Der Gesellschaftsvertrag der Stadtwerke Stuttgart GmbH wurde am 8. August 2011 geschlossen, die Eintragung ins Handelsregister erfolgte am 6. September 2011.[10]

Die Landeshauptstadt Stuttgart ist mittelbar hundertprozentiger Eigentümer des Unternehmens.[11] Das Stammkapital beträgt fünf Millionen Euro und wird vollständig von der Stuttgarter Versorgungs- und Verkehrsgesellschaft mbH gestellt.[10][12] Die Stuttgarter Stadtwerke sind über einen Beherrschungs- und Gewinnabführungsvertrag mit dem Unternehmen verbunden.[13] Dem Aufsichtsrat gehören heute Oberbürgermeister Fritz Kuhn, die Bürgermeister Thomas Fuhrmann, Peter Pätzold und Dirk Thürnau sowie elf Stadträte und vier nicht stimmberechtigte Gäste an.[14]

Im Februar 2012 wurden die Elektrizitätswerke Schönau als Partner für die Versorgung mit Ökostrom und Gas gewonnen und die Gründung einer gemeinsamen Tochtergesellschaft– der Stadtwerke Stuttgart Vertriebsgesellschaft mbH[15] – beschlossen.[16] Die EWS Schönau ist mit 40 Prozent an der SWSV beteiligt. Die strengen Kriterien an dem Stadtwerke-Ökostrom wurden gemeinsam mit den EWS Schönau festgelegt: Der Strom wird ausschließlich aus erneuerbaren Quellen in maximal sechs Jahre alten Anlagen produziert.[1] Damit wird die Energiewende gefördert und Anreize für den Bau neuer Kraftwerke gesetzt, die Strom ausschließlich aus erneuerbaren Quellen liefern. Bei der Erzeugung des Ökostroms entstehen keine klimaschädlichen CO2-Emissionen. Darüber hinaus arbeiten die Stadtwerke Stuttgart ausschließlich mit Energieerzeugern zusammen, die keinerlei wirtschaftliche Beziehungen zu Atomkraftwerksbetreibern unterhalten. Die Qualität des angebotenen Ökostroms wird vom TÜV Nord regelmäßig überprüft und zertifiziert. 2019 hat Focus Money die Stadtwerke Stuttgart mit dem Siegel „Bester Stromanbieter für Stuttgart“ ausgezeichnet. Die Stadtwerke Stuttgart Vertriebsgesellschaft mbH wird von Martin Rau und Michael Sladek geführt.[3]

Vergabe des Strom- und Gasnetzes[Bearbeiten | Quelltext bearbeiten]
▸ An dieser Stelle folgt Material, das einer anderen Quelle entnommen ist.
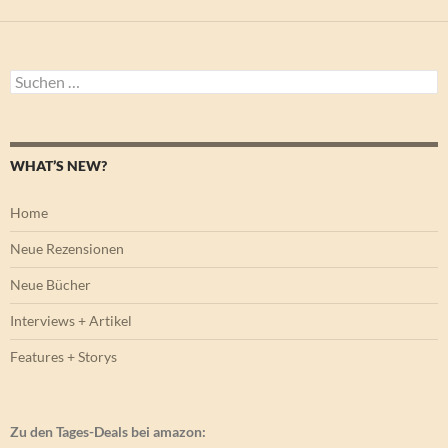
Suchen
nach:
WHAT’S NEW?
Home
Neue Rezensionen
Neue Bücher
Interviews + Artikel
Features + Storys
Zu den Tages-Deals bei amazon:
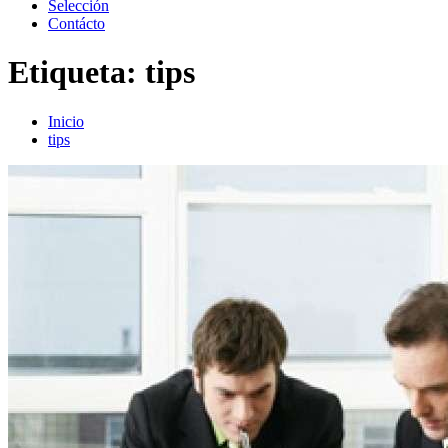
Selección
Contácto
Etiqueta:
tips
Inicio
tips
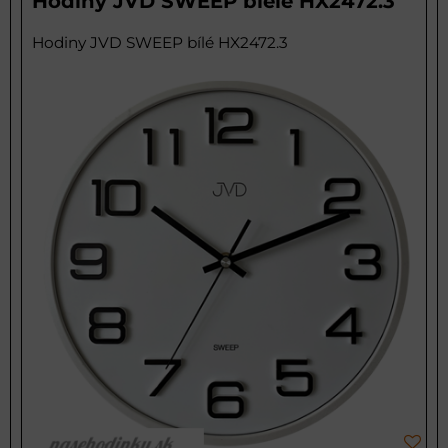
Hodiny JVD SWEEP biele HX2472.3
Hodiny JVD SWEEP bílé HX2472.3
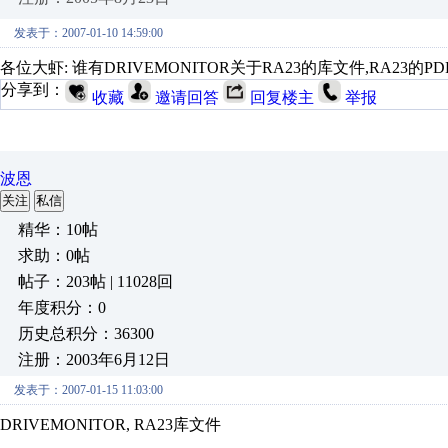
发表于：2007-01-10 14:59:00
各位大虾: 谁有DRIVEMONITOR关于RA23的库文件,RA23的PDF说
分享到：
收藏
邀请回答
回复楼主
举报
波恩
关注
私信
精华：10帖
求助：0帖
帖子：203帖 | 11028回
年度积分：0
历史总积分：36300
注册：2003年6月12日
发表于：2007-01-15 11:03:00
DRIVEMONITOR, RA23库文件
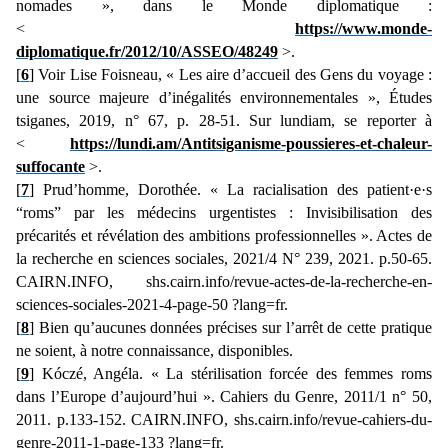
nomades », dans le Monde diplomatique :
<
https://www.monde-
diplomatique.fr/2012/10/ASSEO/48249
>.
[
6
] Voir Lise Foisneau, « Les aire d’accueil des Gens du voyage :
une source majeure d’inégalités environnementales », Études
tsiganes, 2019, n° 67, p. 28-51. Sur lundiam, se reporter à
<
https://lundi.am/Antitsiganisme-poussieres-et-chaleur-
suffocante
>.
[
7
] Prud’homme, Dorothée. « La racialisation des patient·e·s
“roms” par les médecins urgentistes : Invisibilisation des
précarités et révélation des ambitions professionnelles ». Actes de
la recherche en sciences sociales, 2021/4 N° 239, 2021. p.50-65.
CAIRN.INFO, shs.cairn.info/revue-actes-de-la-recherche-en-
sciences-sociales-2021-4-page-50 ?lang=fr.
[
8
] Bien qu’aucunes données précises sur l’arrêt de cette pratique
ne soient, à notre connaissance, disponibles.
[
9
] Kóczé, Angéla. « La stérilisation forcée des femmes roms
dans l’Europe d’aujourd’hui ». Cahiers du Genre, 2011/1 n° 50,
2011. p.133-152. CAIRN.INFO, shs.cairn.info/revue-cahiers-du-
genre-2011-1-page-133 ?lang=fr.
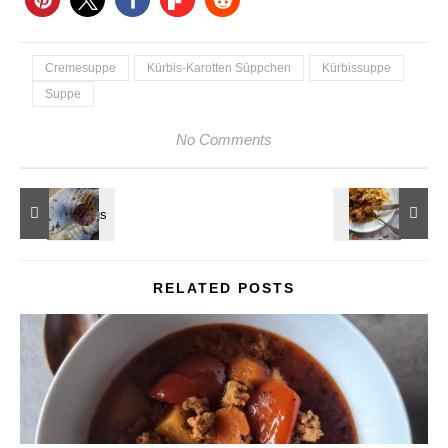
Cremesuppe
Kürbis-Karotten Süppchen
Kürbissuppe
Suppe
No Comments
RELATED POSTS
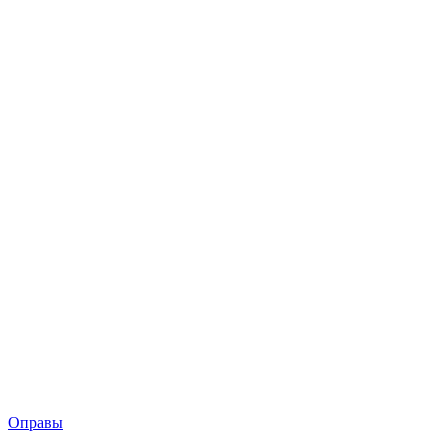
Оправы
Im Juli 2012 beschloss der Stuttgarter Gemeinderat, das über 5.000 km lange Stromnetz und mehr als 1.700 lange Gasnetz zu rekommunalisieren.[17] Bis Ende 2013 hielt die EnBW die Nutzungsrechte und zahlte dafür eine jährliche Gebühr von 50 Millionen Euro an die Stadt.[17]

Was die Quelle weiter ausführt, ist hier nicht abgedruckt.